_Exercise prompt_. Show every line in the records below that contains the word "Example", counting only matches with the same uppercase and lowercase letters.

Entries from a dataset
* * *

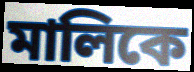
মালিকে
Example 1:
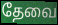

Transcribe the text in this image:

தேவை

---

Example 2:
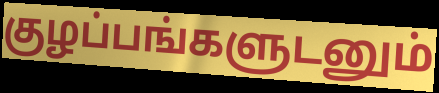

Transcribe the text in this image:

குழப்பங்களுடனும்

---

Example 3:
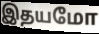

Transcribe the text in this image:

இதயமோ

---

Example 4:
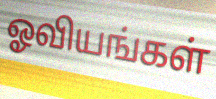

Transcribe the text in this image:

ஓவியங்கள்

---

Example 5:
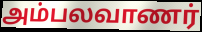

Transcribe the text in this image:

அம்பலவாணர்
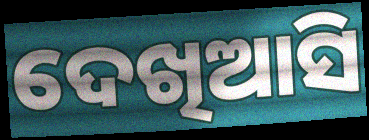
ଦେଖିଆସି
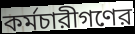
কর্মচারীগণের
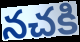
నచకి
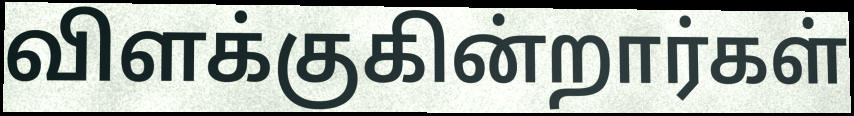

* * *

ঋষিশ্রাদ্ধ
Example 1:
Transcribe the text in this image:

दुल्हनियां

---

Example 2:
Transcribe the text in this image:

* * *

_Solution for this task_.
Example 1:
Example 2:
Example 3:
Example 4:
Example 5:
Example 1:
Example 2:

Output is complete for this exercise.